The following is an extract from The Flower Market Year by Simon Lycett. Simon recently gave an online talk at the Garden Museum sharing his stories and memories of the legendary and historic Covent Garden Flower Market. A film of the event is available to watch online: watch the film

I wander around the market feeling rather smug during the ‘Valentine’ season. Having no retail outlet at Simon Lycett Ltd, we are able to escape the high-street demands for single red roses, bunches of ‘anything as long as it’s red’ and bouquets smothered with acres of kiss-covered cellophane and yards of plastic ribbon curls. For weeks before the main event, the market stands slowly turn redder and redder, as Valentine-themed products and packaging, designed to melt even the hardest of hearts, take over – almost more so than at Christmas, which at least is alleviated by a bit of glittery sparkle and green spruce. Papery hyacinth bulbs, sending up chunky green nipples of flower-filled buds, pert ‘Tête-à-Tête’ narcissus and even elegant bobble-ended muscari all come with huge helpings of schmaltz. Crimson pots with ‘love’ scrawled upon them in seven European languages now hold green helxines which two weeks earlier looked far more enticing and comfortable in their homely brown plastic pots. Sticks with fuzzy-flocked hearts on the ends are stabbed into the most savage of cacti or the ugliest of succulents.
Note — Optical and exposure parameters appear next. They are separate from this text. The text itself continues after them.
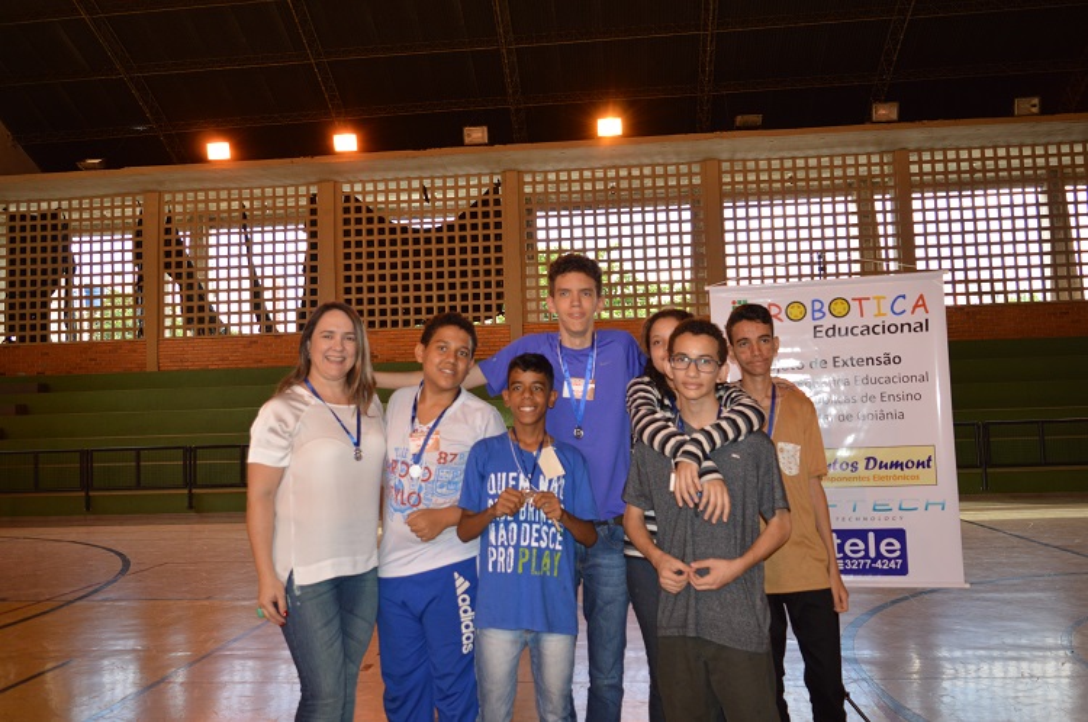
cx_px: 544
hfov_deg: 62.0
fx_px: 905
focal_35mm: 30
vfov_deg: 43.5
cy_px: 361
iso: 400
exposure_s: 1/125
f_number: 4
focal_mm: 20
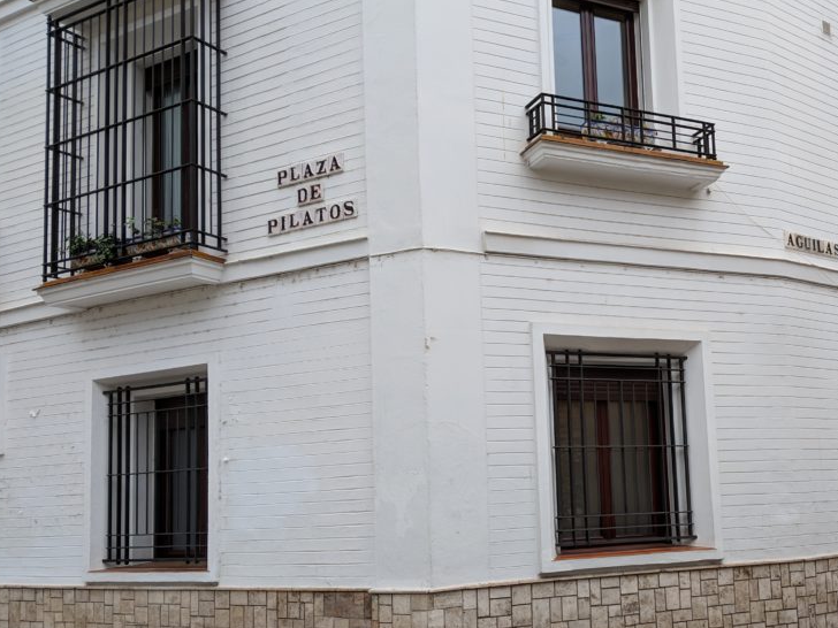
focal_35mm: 38
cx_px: 524
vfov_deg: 37.4
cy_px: 400
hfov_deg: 48.5
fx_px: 920
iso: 50
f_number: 1.8
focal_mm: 4.44
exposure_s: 1/157
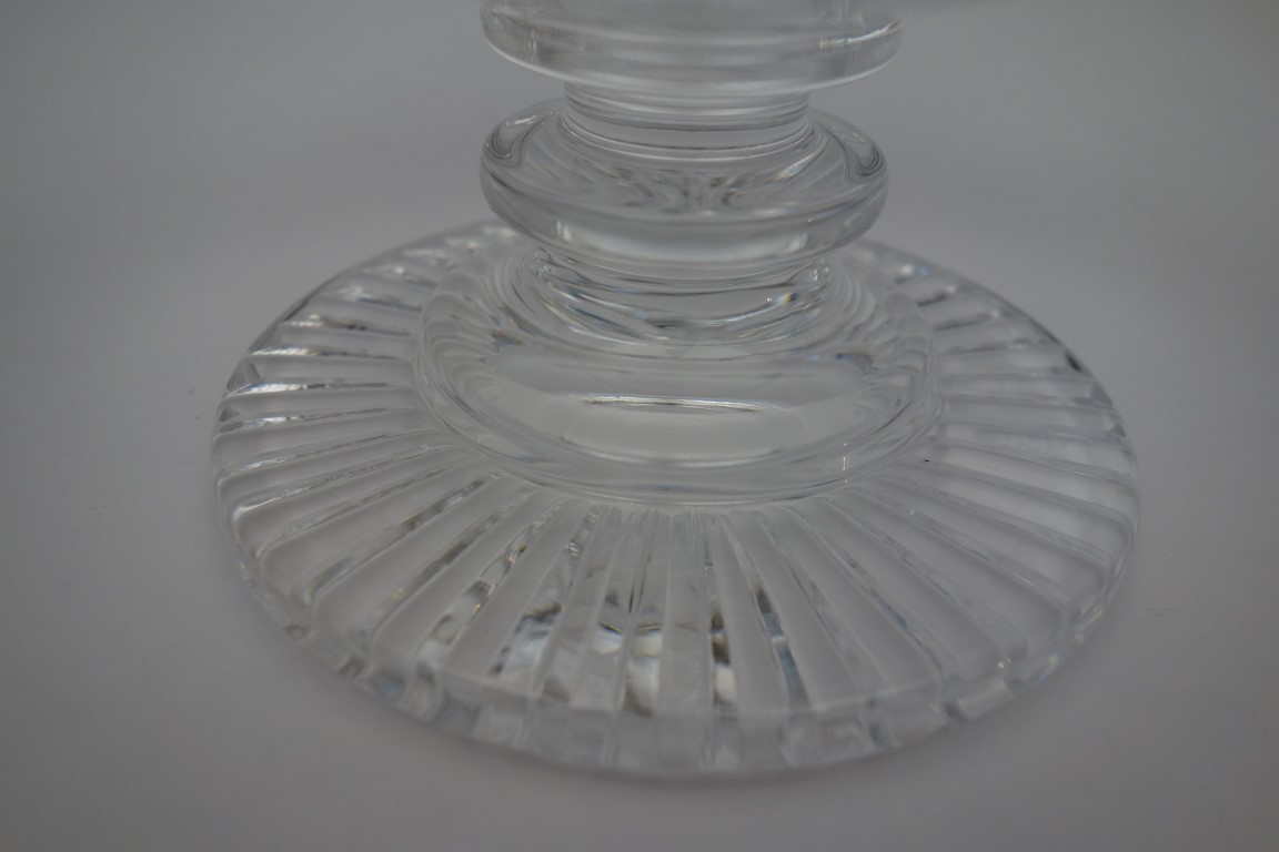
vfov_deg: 46.4
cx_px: 640
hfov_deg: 65.5
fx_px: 995
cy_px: 426
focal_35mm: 28
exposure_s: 1/125
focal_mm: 10.4
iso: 160
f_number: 3.5
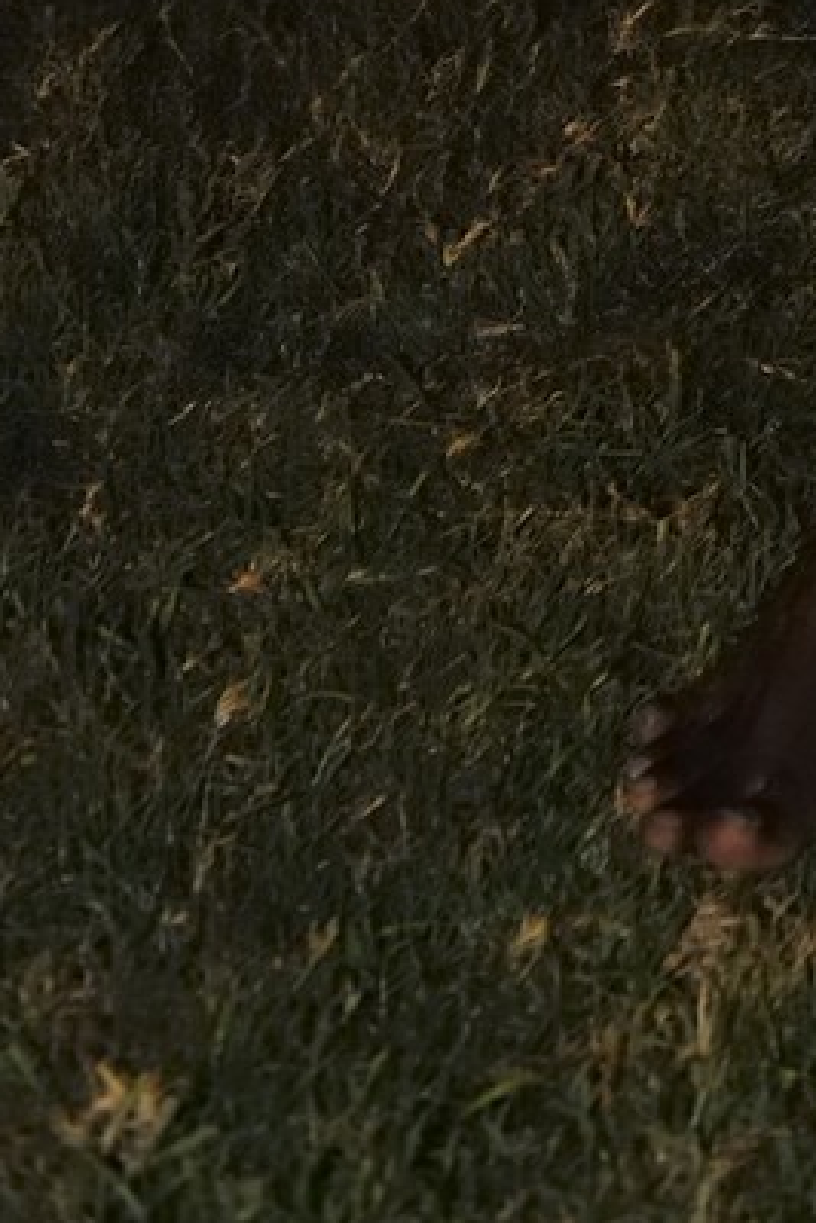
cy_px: -1159
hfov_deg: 10.2
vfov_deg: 13.8
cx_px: 1360
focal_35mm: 128
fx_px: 4348
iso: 1600
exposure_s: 1/40
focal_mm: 32
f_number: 4
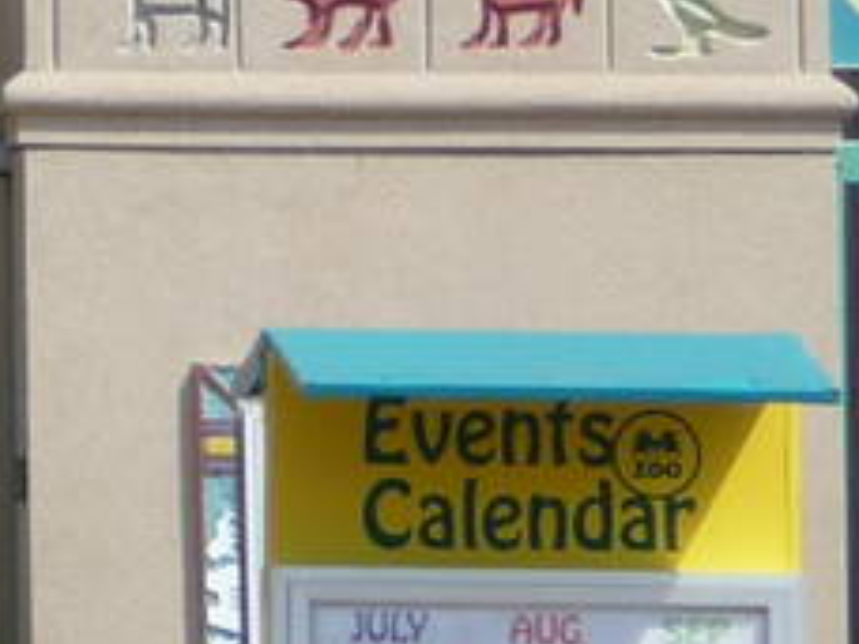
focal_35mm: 722
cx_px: -916
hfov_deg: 2.7
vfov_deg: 2.1
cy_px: -426
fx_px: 17917
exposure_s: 1/640
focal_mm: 17.5
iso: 100
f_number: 4.7
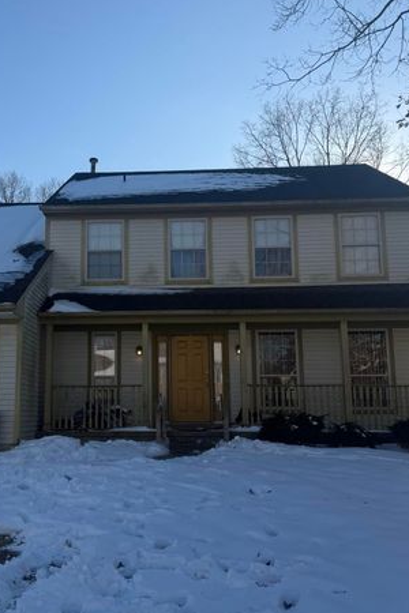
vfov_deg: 51.9
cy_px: 314
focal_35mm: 37
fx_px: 630
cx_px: 149
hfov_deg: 35.7
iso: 80
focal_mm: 6.76
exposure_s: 1/5319
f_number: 1.78
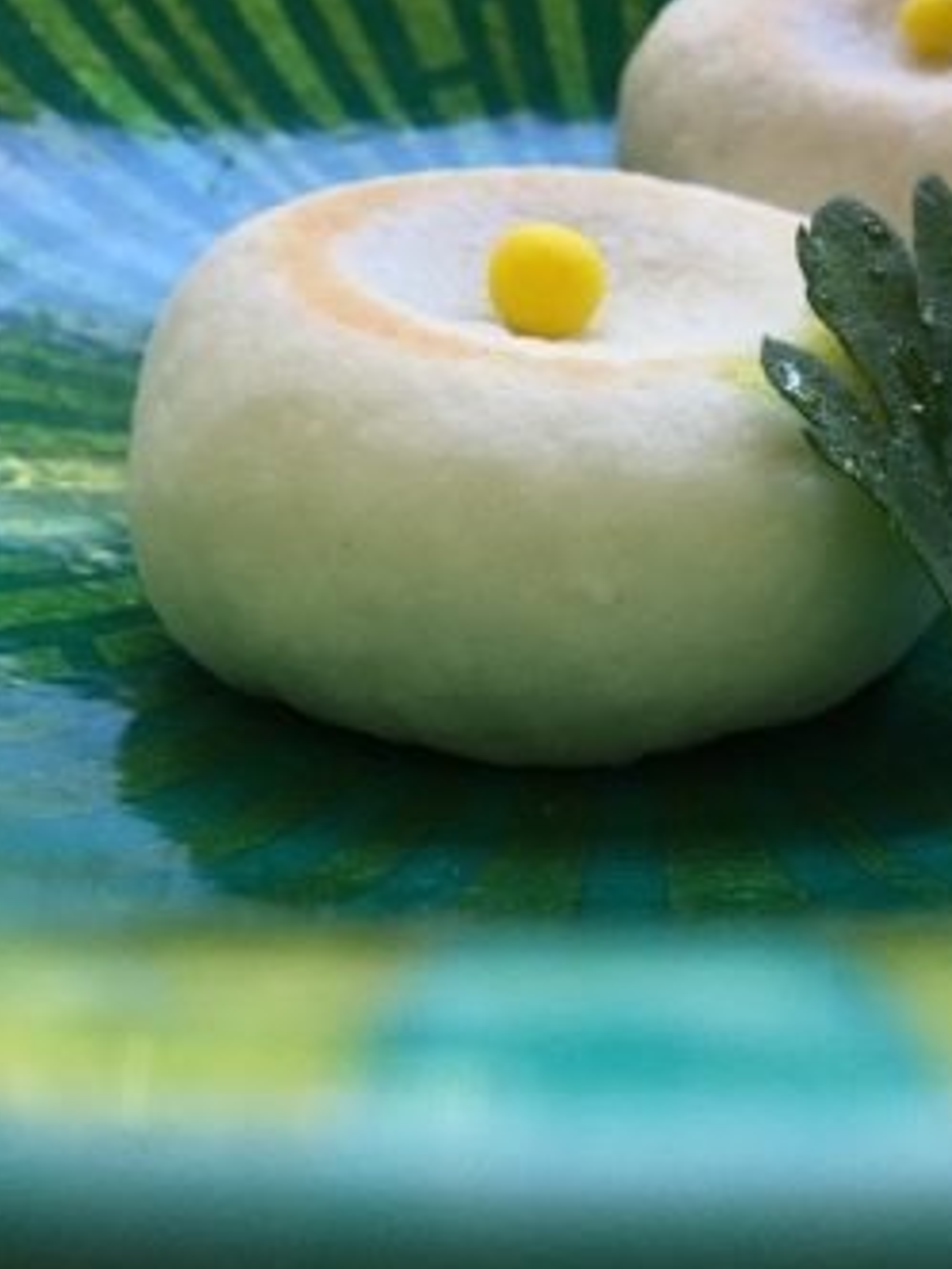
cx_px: 614
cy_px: 485
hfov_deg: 34.1
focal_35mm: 42
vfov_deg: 44.5
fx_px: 1540
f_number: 2.4
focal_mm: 3.3
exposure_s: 1/30
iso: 80
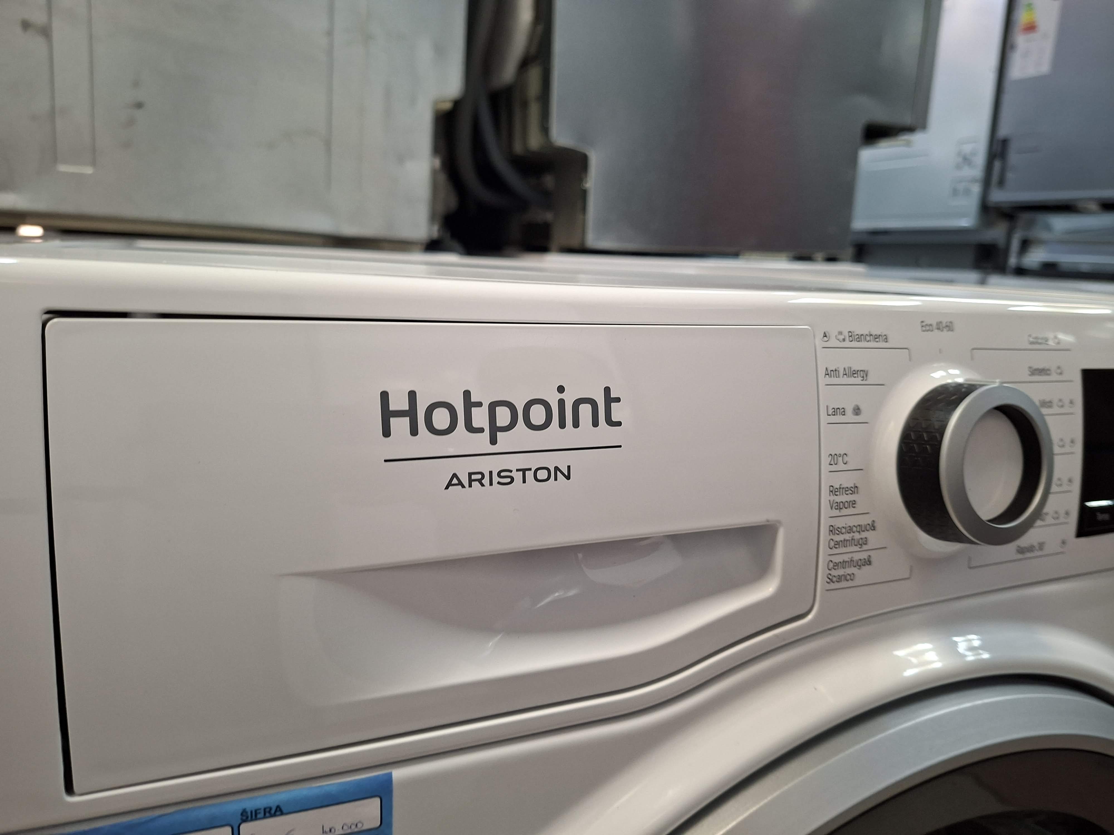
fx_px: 740
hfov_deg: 73.9
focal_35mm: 23
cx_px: 557
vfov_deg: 58.9
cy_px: 418
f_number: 1.8
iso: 250
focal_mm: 5.54
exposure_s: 1/50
I often wonder who buys them, and what the reaction is of their recipient. No manner of red tissue and nylon lace would ever make me feel any more amorous towards someone who presented me with a spiteful, ugly and phallic cactus plant. Give me a pot of miniature cyclamens, or a glossy-leaved gardenia all a-glow with lime-green spiralled buds and I will love you forever! And, please, never send me a bunch of red roses on Valentine’s Day! Almost any other time of the year they are fine, and often very beautiful too – an excellent demonstration not only of perfect love but of the nurseryman’s art and skill in achieving 3ft/1m of perfect thornless stem topped by vast cabbage-like heads of deep and velvety petals. However, with heightened demand, many have been stockpiled for several weeks in cold storage by less scrupulous growers and dealers, so it is often hard to tell just how old they really are.

I always advise the half-dozen or so of our clients for whom we send Valentine’s arrangements that there are masses of flowers far more beautiful than roses to be given. Fragrant narcissus from the Isles of Scilly, flamboyant parrot tulips, decadent lilac, and plump ranunculus are at their finest in early spring, so let’s save roses for the summertime. My own Valentine received from me a simple tied posy of lilac-shaded hyacinths and short citrussy green guelder rose, with a heart that I had woven from red dogwood stems stuck into it. No gift wrap, no ribbons – just lovely fresh flowers, simply presented.